**What you will do**
Somewhere below are a line with "F, finance: 8 -> 9" and a later line with "F, marketing: 12 -> 10". Output exactly those lines and all lines between them.

____ Exercise input

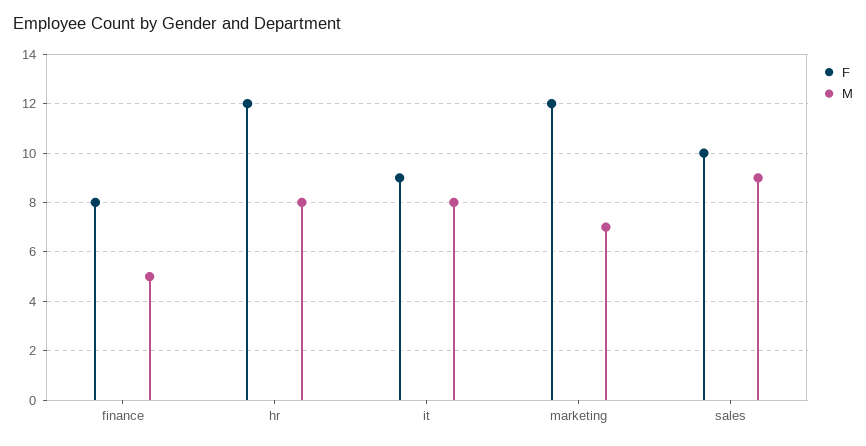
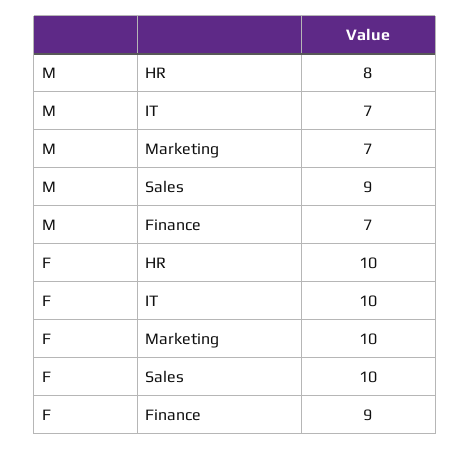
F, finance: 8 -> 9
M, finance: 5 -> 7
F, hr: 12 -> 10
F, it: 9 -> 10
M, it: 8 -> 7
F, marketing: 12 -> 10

________
____ Exercise input

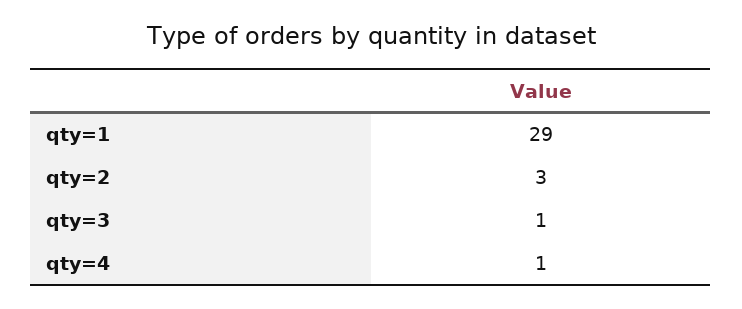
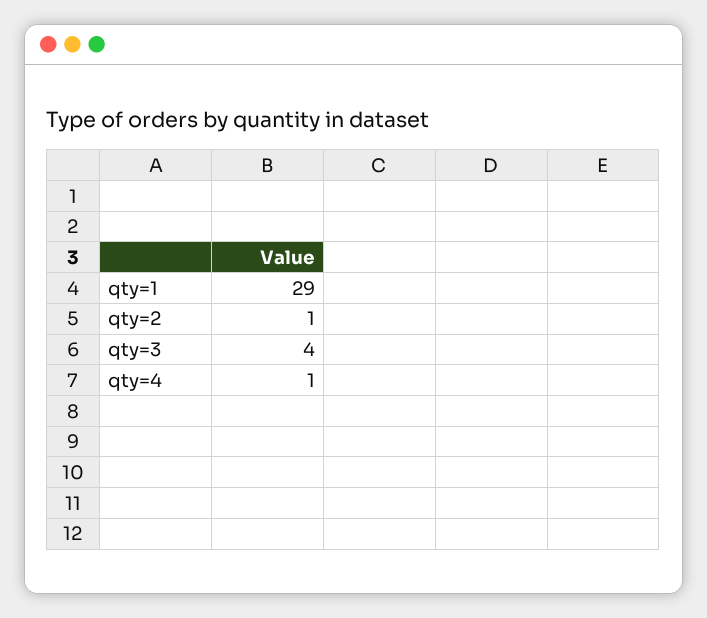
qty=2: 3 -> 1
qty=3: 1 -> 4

________
____ Exercise input

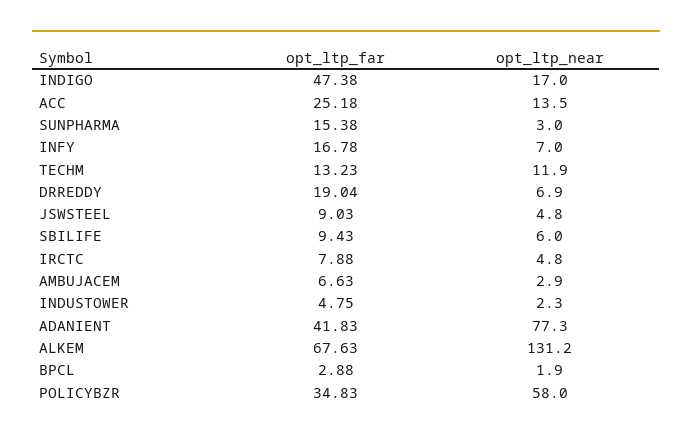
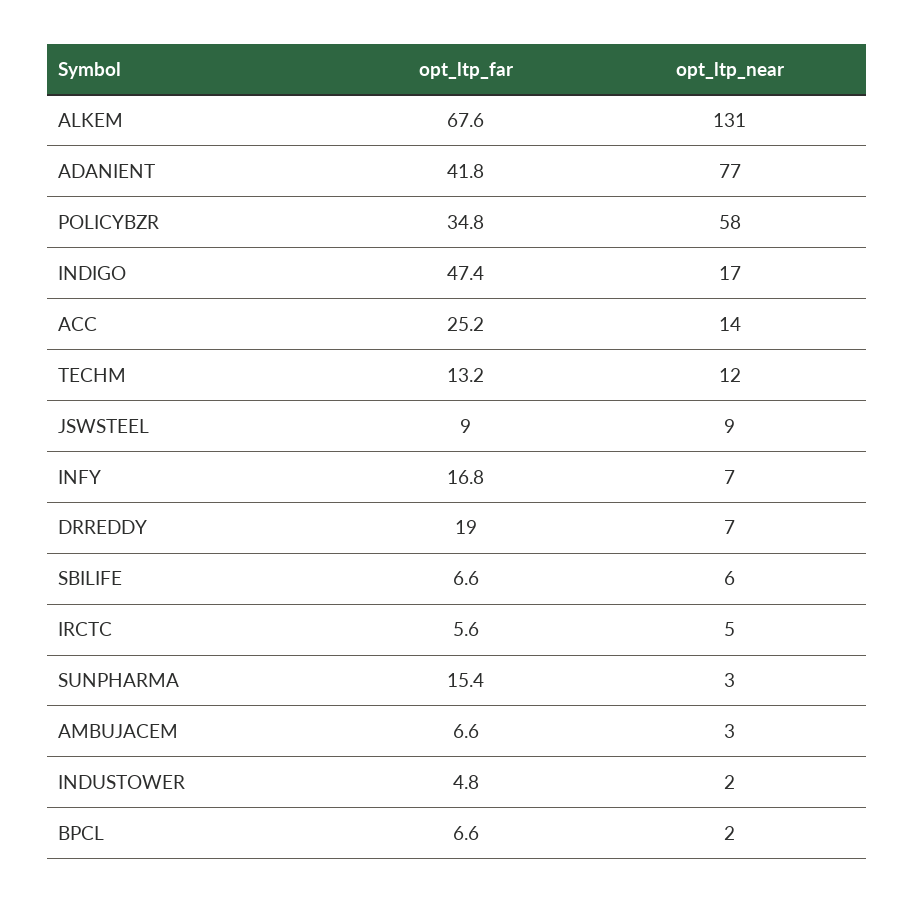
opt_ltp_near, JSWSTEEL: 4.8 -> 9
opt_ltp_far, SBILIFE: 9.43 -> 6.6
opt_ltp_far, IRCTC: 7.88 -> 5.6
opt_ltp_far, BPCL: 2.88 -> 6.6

________

**Written solution**
F, finance: 8 -> 9
M, finance: 5 -> 7
F, hr: 12 -> 10
F, it: 9 -> 10
M, it: 8 -> 7
F, marketing: 12 -> 10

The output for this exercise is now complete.